Here is the task for the records below: repeat exactly the lines from the one with "Someone took away the brown" to the one with "Someone repainted the purple", both included, and nothing else.

*** DATASET RECORDS Section Begins ***

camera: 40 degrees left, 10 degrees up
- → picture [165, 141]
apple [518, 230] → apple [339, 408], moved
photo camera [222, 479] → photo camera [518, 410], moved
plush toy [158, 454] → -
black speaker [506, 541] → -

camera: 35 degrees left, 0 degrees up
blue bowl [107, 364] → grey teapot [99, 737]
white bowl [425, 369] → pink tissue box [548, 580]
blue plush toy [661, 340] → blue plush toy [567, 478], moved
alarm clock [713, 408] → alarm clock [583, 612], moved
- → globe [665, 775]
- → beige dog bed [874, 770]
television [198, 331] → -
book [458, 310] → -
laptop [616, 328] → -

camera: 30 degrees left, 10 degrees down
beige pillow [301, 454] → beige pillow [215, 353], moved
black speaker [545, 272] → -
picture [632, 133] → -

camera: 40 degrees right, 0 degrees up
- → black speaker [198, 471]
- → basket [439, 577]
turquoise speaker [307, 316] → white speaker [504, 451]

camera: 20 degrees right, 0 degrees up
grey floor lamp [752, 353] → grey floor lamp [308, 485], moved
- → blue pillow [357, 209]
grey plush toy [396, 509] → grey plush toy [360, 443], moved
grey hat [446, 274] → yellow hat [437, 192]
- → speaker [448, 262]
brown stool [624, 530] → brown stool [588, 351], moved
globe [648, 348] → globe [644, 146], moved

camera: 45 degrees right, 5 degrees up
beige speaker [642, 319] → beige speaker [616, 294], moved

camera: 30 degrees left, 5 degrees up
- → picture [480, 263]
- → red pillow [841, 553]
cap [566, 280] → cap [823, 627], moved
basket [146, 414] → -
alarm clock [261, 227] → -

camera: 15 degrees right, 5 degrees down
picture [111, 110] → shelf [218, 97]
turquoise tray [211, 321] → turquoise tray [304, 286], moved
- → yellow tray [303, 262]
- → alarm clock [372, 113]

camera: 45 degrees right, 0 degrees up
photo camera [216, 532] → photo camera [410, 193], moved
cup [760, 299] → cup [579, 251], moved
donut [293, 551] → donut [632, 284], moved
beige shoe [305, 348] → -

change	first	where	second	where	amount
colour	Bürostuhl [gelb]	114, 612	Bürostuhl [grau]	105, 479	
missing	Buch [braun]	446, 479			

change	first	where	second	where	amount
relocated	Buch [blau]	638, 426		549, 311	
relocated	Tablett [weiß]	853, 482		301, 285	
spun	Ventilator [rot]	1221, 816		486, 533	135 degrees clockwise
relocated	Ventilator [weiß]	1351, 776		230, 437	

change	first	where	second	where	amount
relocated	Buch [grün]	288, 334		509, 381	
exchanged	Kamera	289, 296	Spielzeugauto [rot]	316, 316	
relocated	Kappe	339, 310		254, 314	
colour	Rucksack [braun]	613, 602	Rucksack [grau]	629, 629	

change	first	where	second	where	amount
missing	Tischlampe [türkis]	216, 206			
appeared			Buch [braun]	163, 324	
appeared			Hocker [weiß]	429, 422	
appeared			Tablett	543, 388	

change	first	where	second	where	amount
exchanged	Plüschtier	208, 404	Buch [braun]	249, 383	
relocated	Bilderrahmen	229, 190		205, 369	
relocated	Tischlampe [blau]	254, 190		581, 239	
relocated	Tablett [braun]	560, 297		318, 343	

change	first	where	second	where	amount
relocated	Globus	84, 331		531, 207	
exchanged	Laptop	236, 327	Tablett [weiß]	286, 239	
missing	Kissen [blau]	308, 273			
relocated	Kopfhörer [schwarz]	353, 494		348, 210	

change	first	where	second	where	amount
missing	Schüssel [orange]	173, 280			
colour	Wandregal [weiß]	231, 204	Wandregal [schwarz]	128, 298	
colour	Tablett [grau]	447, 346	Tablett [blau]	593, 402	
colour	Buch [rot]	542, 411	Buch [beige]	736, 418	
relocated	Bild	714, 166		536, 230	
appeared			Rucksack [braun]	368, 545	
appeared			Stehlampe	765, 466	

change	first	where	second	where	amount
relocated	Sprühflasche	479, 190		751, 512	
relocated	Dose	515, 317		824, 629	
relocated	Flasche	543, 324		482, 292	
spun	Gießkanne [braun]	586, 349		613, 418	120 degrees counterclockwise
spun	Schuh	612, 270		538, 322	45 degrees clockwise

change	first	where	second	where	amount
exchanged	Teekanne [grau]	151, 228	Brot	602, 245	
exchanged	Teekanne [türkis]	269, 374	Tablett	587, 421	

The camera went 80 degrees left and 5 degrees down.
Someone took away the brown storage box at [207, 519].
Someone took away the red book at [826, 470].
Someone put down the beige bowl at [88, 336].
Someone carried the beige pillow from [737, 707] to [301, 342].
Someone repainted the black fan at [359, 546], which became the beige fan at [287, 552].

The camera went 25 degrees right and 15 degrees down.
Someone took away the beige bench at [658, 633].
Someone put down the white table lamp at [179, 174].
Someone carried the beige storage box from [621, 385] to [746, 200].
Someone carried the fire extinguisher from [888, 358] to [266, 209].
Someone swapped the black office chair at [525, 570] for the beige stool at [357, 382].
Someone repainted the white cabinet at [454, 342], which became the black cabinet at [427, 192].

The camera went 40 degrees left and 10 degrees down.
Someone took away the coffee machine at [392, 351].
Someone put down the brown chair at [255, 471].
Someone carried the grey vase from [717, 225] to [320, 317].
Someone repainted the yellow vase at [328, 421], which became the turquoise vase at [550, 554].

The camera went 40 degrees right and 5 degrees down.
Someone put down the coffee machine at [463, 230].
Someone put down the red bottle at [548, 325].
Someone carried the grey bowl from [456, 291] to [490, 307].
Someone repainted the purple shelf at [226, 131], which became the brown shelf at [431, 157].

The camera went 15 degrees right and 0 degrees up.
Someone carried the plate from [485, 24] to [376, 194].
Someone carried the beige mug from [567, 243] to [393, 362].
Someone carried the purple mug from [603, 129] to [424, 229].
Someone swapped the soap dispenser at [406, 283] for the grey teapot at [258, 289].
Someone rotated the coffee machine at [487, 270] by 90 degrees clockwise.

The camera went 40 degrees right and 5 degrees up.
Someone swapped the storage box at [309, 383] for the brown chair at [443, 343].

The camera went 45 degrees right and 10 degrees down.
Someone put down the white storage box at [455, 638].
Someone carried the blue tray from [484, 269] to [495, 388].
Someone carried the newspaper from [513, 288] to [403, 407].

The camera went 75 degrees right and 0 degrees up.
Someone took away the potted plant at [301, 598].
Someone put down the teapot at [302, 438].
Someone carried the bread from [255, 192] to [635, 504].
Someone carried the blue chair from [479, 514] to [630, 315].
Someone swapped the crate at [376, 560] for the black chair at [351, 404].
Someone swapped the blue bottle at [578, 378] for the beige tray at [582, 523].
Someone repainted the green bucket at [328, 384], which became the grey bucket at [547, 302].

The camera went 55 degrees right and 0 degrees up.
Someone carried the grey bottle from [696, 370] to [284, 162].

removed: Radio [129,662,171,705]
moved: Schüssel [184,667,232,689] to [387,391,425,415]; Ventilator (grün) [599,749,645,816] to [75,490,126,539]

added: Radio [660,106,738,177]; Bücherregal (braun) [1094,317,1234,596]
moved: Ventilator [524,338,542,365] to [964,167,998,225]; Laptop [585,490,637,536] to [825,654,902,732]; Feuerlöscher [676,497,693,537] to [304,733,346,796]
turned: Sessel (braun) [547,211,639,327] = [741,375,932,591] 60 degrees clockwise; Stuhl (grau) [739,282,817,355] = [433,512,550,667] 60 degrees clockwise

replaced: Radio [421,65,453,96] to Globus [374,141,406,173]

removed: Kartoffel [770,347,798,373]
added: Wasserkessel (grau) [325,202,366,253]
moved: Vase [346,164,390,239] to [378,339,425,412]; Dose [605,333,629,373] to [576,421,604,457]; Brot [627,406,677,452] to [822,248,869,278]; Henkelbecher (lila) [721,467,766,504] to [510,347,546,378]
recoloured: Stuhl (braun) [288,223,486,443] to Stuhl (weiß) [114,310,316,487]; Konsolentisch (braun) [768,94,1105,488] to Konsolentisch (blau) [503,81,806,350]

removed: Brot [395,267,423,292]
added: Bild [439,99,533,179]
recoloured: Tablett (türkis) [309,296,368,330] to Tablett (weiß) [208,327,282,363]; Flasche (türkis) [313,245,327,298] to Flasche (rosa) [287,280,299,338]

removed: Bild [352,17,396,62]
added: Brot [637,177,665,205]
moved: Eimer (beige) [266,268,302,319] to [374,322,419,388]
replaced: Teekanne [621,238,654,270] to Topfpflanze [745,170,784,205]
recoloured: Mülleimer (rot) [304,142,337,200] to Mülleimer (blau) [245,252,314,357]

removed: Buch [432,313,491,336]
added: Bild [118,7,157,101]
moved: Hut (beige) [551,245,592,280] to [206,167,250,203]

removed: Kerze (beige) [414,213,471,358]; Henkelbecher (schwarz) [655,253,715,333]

*** DATASET RECORDS Section Ends ***

> [RESULT FOR THIS TASK]:
Someone took away the brown storage box at [207, 519].
Someone took away the red book at [826, 470].
Someone put down the beige bowl at [88, 336].
Someone carried the beige pillow from [737, 707] to [301, 342].
Someone repainted the black fan at [359, 546], which became the beige fan at [287, 552].

The camera went 25 degrees right and 15 degrees down.
Someone took away the beige bench at [658, 633].
Someone put down the white table lamp at [179, 174].
Someone carried the beige storage box from [621, 385] to [746, 200].
Someone carried the fire extinguisher from [888, 358] to [266, 209].
Someone swapped the black office chair at [525, 570] for the beige stool at [357, 382].
Someone repainted the white cabinet at [454, 342], which became the black cabinet at [427, 192].

The camera went 40 degrees left and 10 degrees down.
Someone took away the coffee machine at [392, 351].
Someone put down the brown chair at [255, 471].
Someone carried the grey vase from [717, 225] to [320, 317].
Someone repainted the yellow vase at [328, 421], which became the turquoise vase at [550, 554].

The camera went 40 degrees right and 5 degrees down.
Someone put down the coffee machine at [463, 230].
Someone put down the red bottle at [548, 325].
Someone carried the grey bowl from [456, 291] to [490, 307].
Someone repainted the purple shelf at [226, 131], which became the brown shelf at [431, 157].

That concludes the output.